An Enfant terrible who has never grown up, Childish
revels in the contradictions life has to offer making a career of not having a
career. He has a laundry list of activities to his credit that includes but is
not limited to; poet, novelist, publisher, musician, producer, painter,
photographer, film maker and activist. And he is as prolific as he is varied; to
which 127 music albums, over 40 publications of collected poetry and the 600
drawings he produced in six months whilst working as an apprentice stone mason
all attest.
An individualist with an anti-establishment streak, Childish
has lived and worked all his life in the South East English town of Chatham which has seen him labeled as a provincial outsider,
a categorization he rejects. As he told the Guardian
newspaper "I never needed to
validate myself by moving to London. In my mind, it's actually a very
provincial place because it's full of people from the provinces trying not to
seem provincial. I always found it very limiting."
Whilst his
paintings are often shown in museums, Childish doesn’t have a very high opinion
of them.
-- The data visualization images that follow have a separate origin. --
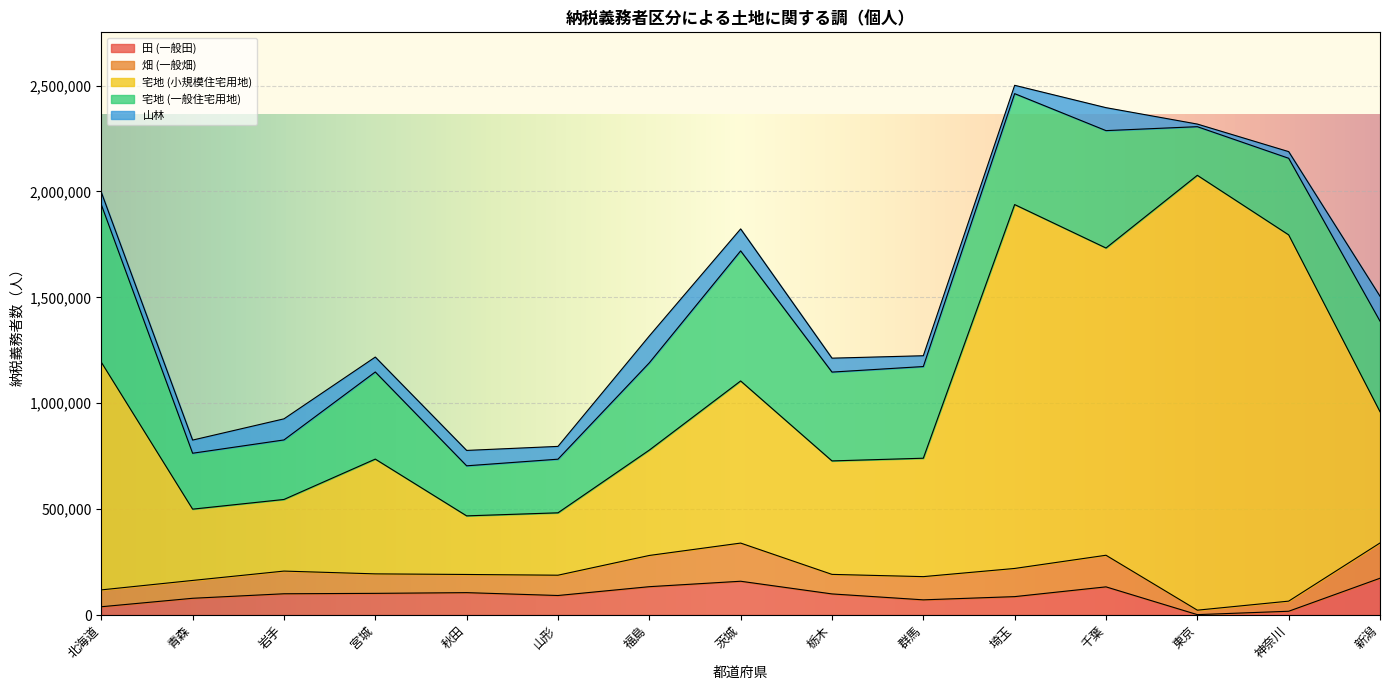

At which category does 宅地 (一般住宅用地) reach its first local valley?

青森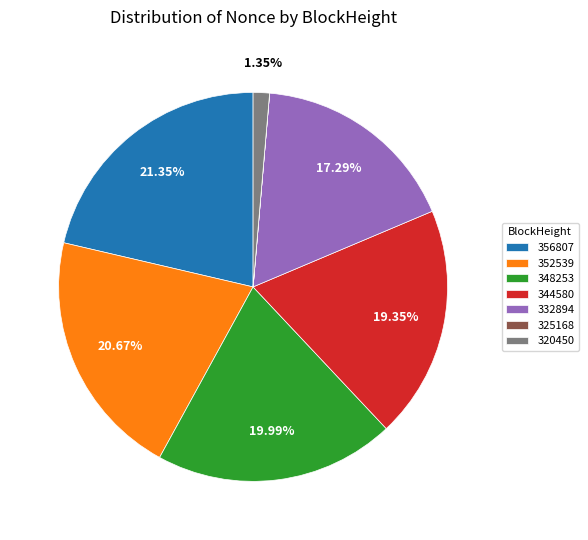

Does any single category account for the majority?

No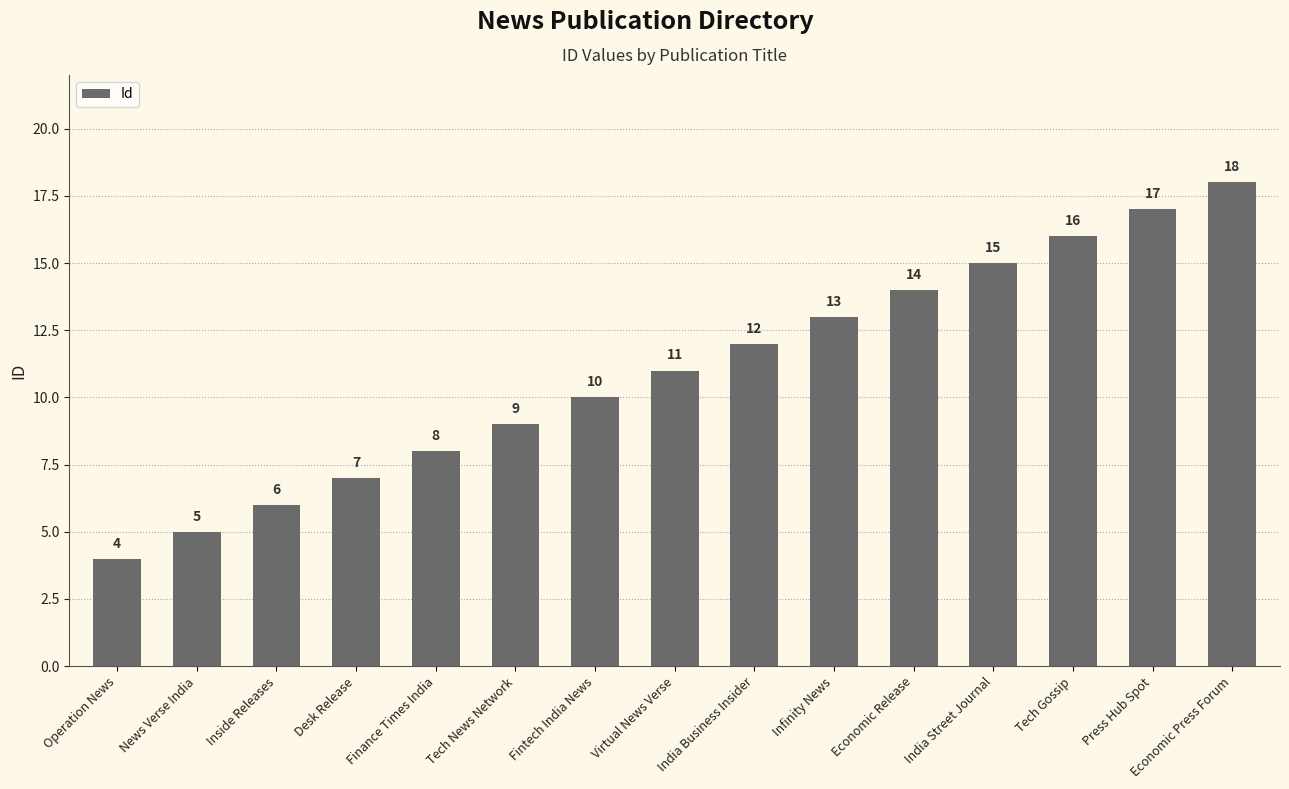

Where is the data nearest to the value 11?

Virtual News Verse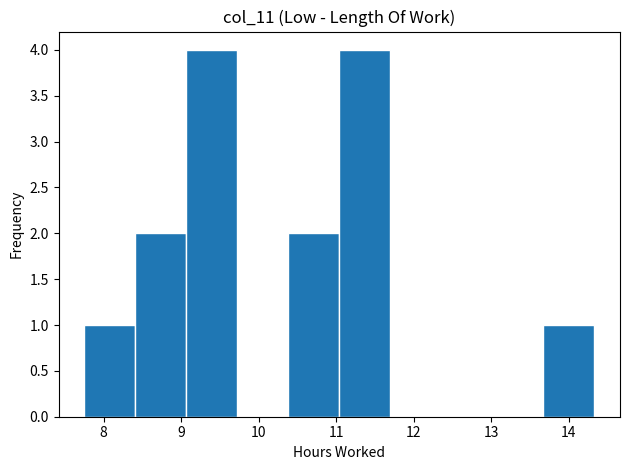

Reading left to right, list every bar in this chart as the range it spans on the x-axis followed by its height. Neither the bar edges nor the heights are printed on the chart, so give them approximately, as read against the axes.

7.8 to 8.4: 1
8.4 to 9.1: 2
9.1 to 9.7: 4
9.7 to 10.4: 0
10.4 to 11.0: 2
11.0 to 11.7: 4
11.7 to 12.4: 0
12.4 to 13.0: 0
13.0 to 13.7: 0
13.7 to 14.3: 1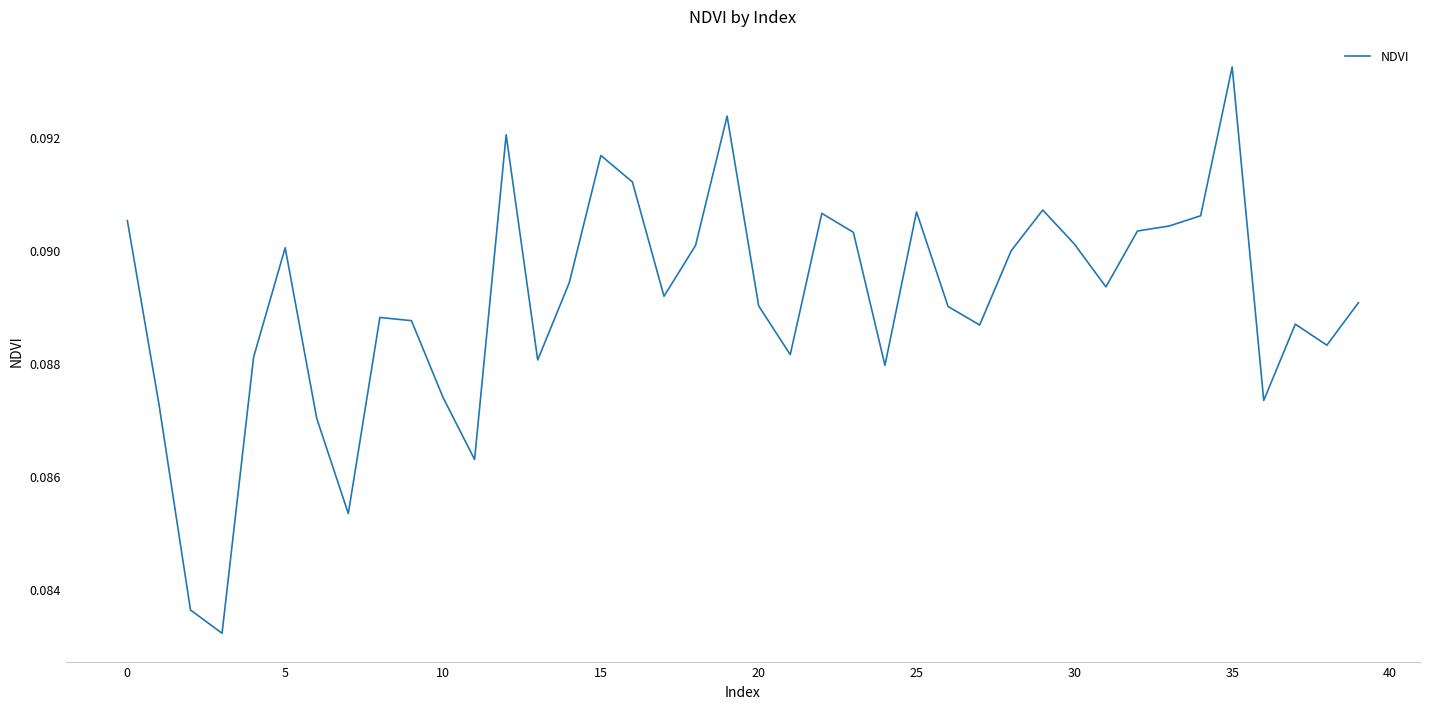

Reading left to right, extract all data points from this chart.

0.1	0.1	0.1	0.1	0.1	0.1	0.1	0.1	0.1	0.1	0.1	0.1	0.1	0.1	0.1	0.1	0.1	0.1	0.1	0.1	0.1	0.1	0.1	0.1	0.1	0.1	0.1	0.1	0.1	0.1	0.1	0.1	0.1	0.1	0.1	0.1	0.1	0.1	0.1	0.1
As he told The White
Review “A
library or a gallery should be empty to a degree. It should have elbow room. It
should have calmness. It should be a statement about who we are, not a
statement about populist culture. Real culture isn’t very popular. Real art
isn’t that popular. These would be my arguments with places like the Tate when
they say they are bringing challenging work to ordinary people. If it was
challenging the place would be empty. If you challenge people they get the hump
and clear off. The Tate is populist: it’s a day out. That’s not necessarily bad,
but we’ve already got places for a day out. You don’t have to make everything
into a fucking knees-up.”
From his expulsion from the Saint
Martin's School of Art in 1982 for obscenity and other assorted crimes to his
being awarded an honorary Doctor of Arts Degree
from the University of Kent in 2014, Childish just goes about his
business. As he says “I've got things to be
getting on with."
A selection of
his work can be seen in the exhibition The Islanders which he shares with Tom Anholt,
Ryan Mosley and Rose Wylie at Copenhagen’s Galerie
Mikael Andersen until the 21st of February.